# [Material supplied]
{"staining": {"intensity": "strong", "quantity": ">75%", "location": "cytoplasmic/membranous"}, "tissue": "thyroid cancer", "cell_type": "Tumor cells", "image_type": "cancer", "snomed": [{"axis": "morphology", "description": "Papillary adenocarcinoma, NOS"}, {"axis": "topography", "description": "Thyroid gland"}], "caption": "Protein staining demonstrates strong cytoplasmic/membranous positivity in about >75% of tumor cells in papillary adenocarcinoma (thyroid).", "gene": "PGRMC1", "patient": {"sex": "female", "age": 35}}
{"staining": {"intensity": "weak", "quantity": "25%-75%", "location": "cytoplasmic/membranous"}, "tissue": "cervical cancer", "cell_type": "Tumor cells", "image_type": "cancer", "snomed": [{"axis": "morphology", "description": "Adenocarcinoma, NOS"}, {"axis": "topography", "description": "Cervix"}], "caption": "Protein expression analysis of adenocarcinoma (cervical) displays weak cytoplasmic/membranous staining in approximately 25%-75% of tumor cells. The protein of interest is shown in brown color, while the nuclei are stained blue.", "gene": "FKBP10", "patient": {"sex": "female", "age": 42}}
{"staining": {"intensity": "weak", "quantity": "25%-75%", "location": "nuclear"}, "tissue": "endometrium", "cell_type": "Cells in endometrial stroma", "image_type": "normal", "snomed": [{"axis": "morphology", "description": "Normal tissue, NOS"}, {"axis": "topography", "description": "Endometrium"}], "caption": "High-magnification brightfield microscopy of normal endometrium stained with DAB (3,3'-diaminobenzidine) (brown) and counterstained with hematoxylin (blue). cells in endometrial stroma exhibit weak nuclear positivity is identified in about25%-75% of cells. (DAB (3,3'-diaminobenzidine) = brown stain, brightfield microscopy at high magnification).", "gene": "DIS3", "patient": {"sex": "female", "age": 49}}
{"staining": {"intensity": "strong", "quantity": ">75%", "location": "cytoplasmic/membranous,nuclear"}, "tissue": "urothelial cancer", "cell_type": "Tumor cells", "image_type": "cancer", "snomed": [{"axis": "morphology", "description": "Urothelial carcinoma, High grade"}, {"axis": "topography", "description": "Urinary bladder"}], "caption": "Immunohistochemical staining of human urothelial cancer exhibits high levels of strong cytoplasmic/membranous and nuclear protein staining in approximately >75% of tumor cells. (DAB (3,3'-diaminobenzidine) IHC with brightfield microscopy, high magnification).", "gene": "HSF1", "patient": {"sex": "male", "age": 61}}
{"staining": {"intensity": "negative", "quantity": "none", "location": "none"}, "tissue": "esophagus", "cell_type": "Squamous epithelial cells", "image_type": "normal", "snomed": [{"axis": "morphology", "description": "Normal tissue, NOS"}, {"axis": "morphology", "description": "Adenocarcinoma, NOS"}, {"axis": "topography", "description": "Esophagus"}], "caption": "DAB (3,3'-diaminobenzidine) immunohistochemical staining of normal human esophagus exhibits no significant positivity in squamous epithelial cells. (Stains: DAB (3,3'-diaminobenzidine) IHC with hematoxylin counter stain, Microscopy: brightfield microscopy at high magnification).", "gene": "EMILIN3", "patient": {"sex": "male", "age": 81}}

# [Activity]
Beginning with the top line of the data above, output every line exactly until the one that contains "brightfield microscopy of", and include that one too.

# [Result for this exercise]
{"staining": {"intensity": "strong", "quantity": ">75%", "location": "cytoplasmic/membranous"}, "tissue": "thyroid cancer", "cell_type": "Tumor cells", "image_type": "cancer", "snomed": [{"axis": "morphology", "description": "Papillary adenocarcinoma, NOS"}, {"axis": "topography", "description": "Thyroid gland"}], "caption": "Protein staining demonstrates strong cytoplasmic/membranous positivity in about >75% of tumor cells in papillary adenocarcinoma (thyroid).", "gene": "PGRMC1", "patient": {"sex": "female", "age": 35}}
{"staining": {"intensity": "weak", "quantity": "25%-75%", "location": "cytoplasmic/membranous"}, "tissue": "cervical cancer", "cell_type": "Tumor cells", "image_type": "cancer", "snomed": [{"axis": "morphology", "description": "Adenocarcinoma, NOS"}, {"axis": "topography", "description": "Cervix"}], "caption": "Protein expression analysis of adenocarcinoma (cervical) displays weak cytoplasmic/membranous staining in approximately 25%-75% of tumor cells. The protein of interest is shown in brown color, while the nuclei are stained blue.", "gene": "FKBP10", "patient": {"sex": "female", "age": 42}}
{"staining": {"intensity": "weak", "quantity": "25%-75%", "location": "nuclear"}, "tissue": "endometrium", "cell_type": "Cells in endometrial stroma", "image_type": "normal", "snomed": [{"axis": "morphology", "description": "Normal tissue, NOS"}, {"axis": "topography", "description": "Endometrium"}], "caption": "High-magnification brightfield microscopy of normal endometrium stained with DAB (3,3'-diaminobenzidine) (brown) and counterstained with hematoxylin (blue). cells in endometrial stroma exhibit weak nuclear positivity is identified in about25%-75% of cells. (DAB (3,3'-diaminobenzidine) = brown stain, brightfield microscopy at high magnification).", "gene": "DIS3", "patient": {"sex": "female", "age": 49}}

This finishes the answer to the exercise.